Portfolio

Semantic Deduplication System for Real-Time News Aggregation

Designed a real-time content pipeline that uses vector embeddings and similarity search to detect duplicate news articles at a semantic level. This enabled accurate deduplication across sources where traditional URL-based methods fail.

Overview

This project involved building a real-time news aggregation system for a UAE-based client (name undisclosed), focused on sourcing and processing articles from multiple global and regional news sources.

A key requirement was ensuring that duplicate content was not stored in the system, even when the same article appeared across different publications with unique URLs.

The Challenge

Identical or near-identical articles published across multiple sources
Different URLs for the same content made traditional deduplication ineffective
High volume of incoming articles requiring real-time processing
Need to maintain a clean, non-redundant content database

The core challenge was to move from URL-based filtering to content-level, semantic deduplication.

Approach

Real-Time Ingestion Pipeline

Designed a system to continuously ingest news articles from multiple sources in real time.

Embedding Generation

Converted each article into vector embeddings using OpenAI’s embedding models, enabling semantic representation of content.

Vector Database Integration

Stored embeddings in Pinecone, allowing efficient similarity search across a growing dataset of articles.

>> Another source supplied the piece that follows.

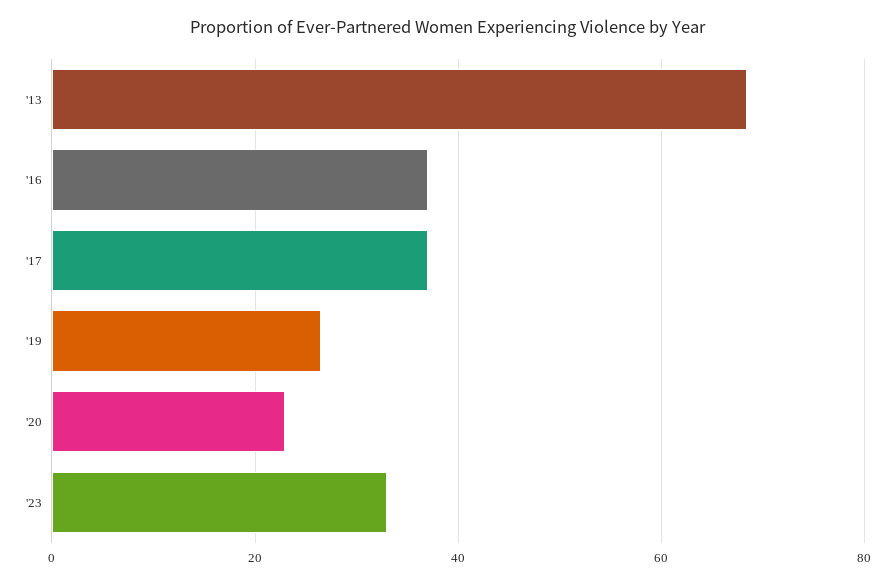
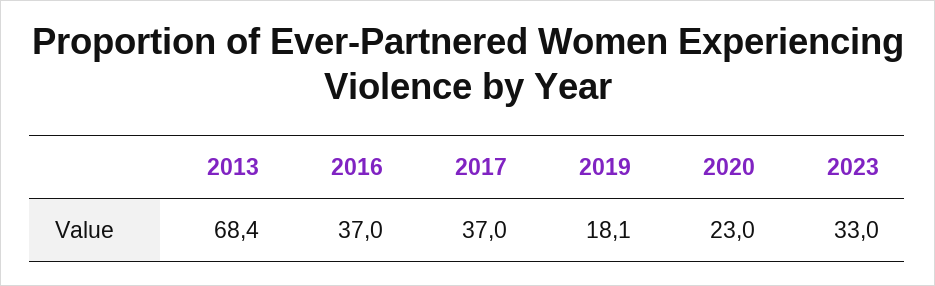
'19: 26 -> 18.1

Semantic Similarity Detection

Implemented similarity search (e.g. cosine similarity) to compare new articles against existing ones and identify duplicates based on content, not URLs.

Threshold-Based Filtering

Applied a configurable similarity threshold to determine whether an incoming article should be stored or discarded.

What Was Implemented

⚙️ Real-time news ingestion pipeline

🧠 OpenAI-based embedding generation system

🗄️ Pinecone vector database integration

🔍 Semantic similarity search (cosine similarity-based)

🎯 Threshold-based deduplication logic

Outcome

🧹 Eliminated duplicate content at a semantic level

📊 Improved overall data quality and consistency

⚡ Enabled real-time processing without manual intervention

🏗️ Built a scalable foundation for content ingestion and analysis

The result was a semantic deduplication system that ensures only unique, high-quality content enters the database, even when sourced from multiple overlapping publishers.

Engagement

Worked with a Bangalore based agency for a UAE-based account (name undisclosed) to design and implement the system, focusing on building a scalable and efficient content pipeline.

The solution was designed to handle increasing data volumes while maintaining high accuracy in content filtering and deduplication.